I won’t rehash the whole thing, but let me stress two key points:

  • The essential idea of my Upside Maximizer strategy is to let winning stocks keep ripping higher until they correct with more than usual volatility, and then lock in the win. If we take profits on a 10-bagger after a 200% gain or a 500% gain, we end up with a far bigger win than if we sold half after a 100% gain—even if we don’t top-tick the sell.

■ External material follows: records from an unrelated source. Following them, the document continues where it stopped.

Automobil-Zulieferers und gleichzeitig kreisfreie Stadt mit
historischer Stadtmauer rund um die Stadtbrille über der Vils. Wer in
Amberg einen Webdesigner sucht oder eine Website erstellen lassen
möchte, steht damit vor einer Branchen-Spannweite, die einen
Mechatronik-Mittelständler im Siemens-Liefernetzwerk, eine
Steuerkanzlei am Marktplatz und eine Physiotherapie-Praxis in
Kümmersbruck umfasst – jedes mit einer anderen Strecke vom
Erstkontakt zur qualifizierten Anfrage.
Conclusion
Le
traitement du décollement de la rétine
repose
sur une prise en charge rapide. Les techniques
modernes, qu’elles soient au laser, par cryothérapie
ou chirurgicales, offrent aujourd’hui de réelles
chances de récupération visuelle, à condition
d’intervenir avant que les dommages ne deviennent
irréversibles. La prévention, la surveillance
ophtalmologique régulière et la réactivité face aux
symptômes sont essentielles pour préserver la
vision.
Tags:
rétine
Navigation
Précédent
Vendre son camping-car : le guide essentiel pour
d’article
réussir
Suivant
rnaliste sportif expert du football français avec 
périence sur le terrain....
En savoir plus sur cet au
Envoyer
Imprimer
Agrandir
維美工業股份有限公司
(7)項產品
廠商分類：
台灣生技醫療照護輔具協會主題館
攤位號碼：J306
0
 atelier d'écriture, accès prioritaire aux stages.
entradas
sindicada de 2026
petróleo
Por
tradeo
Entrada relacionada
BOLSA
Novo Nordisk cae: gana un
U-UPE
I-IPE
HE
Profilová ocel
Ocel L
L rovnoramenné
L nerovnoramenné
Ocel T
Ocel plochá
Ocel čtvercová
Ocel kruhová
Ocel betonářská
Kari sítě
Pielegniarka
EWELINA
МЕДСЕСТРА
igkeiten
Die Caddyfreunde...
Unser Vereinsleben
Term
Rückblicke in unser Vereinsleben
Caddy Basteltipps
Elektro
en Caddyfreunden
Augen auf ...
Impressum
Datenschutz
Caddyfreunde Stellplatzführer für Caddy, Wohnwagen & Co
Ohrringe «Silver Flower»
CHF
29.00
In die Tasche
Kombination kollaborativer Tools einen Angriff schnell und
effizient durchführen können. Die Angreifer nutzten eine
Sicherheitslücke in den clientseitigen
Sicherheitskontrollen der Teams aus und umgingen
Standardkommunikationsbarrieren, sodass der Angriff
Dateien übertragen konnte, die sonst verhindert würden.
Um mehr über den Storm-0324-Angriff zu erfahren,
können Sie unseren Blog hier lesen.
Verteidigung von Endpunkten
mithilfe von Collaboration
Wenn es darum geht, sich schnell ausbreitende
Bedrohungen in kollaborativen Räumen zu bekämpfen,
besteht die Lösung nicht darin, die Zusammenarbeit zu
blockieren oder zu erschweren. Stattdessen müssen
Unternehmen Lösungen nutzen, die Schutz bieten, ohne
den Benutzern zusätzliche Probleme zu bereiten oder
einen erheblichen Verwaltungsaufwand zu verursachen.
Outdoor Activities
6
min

  • Taking profits does not have to mean selling entirely. How much profit to take can and should depend on the speculation in question. If we think the market is tanking or the company is about to fail, selling all our shares and closing the trade would be the smart way to go. But if the story remains strong and we’re looking to make sure we don’t let a big win turn into a loss, we can just recover our initial investment—that’d be just 20% of a 5-bagger, not half—and still retain a lot of whatever upside there is in the story. Or we could do something in between, depending on the circumstances.

This last point is really the key idea I want to drive home today.

I encourage all uranium bugs worried about how to play the current breakout not to look for some guru claiming to know where the market will top.

No one can time market tops reliably. Not I. Not Doug. Not even Rick Rule.

But we don’t have to.

By using an Upside Maximizer strategy, we can ride this bull as far north as it wants to go, taking profits or selling as fits each individual speculation.

That’s what I plan to do with my own hard-earned money in this space.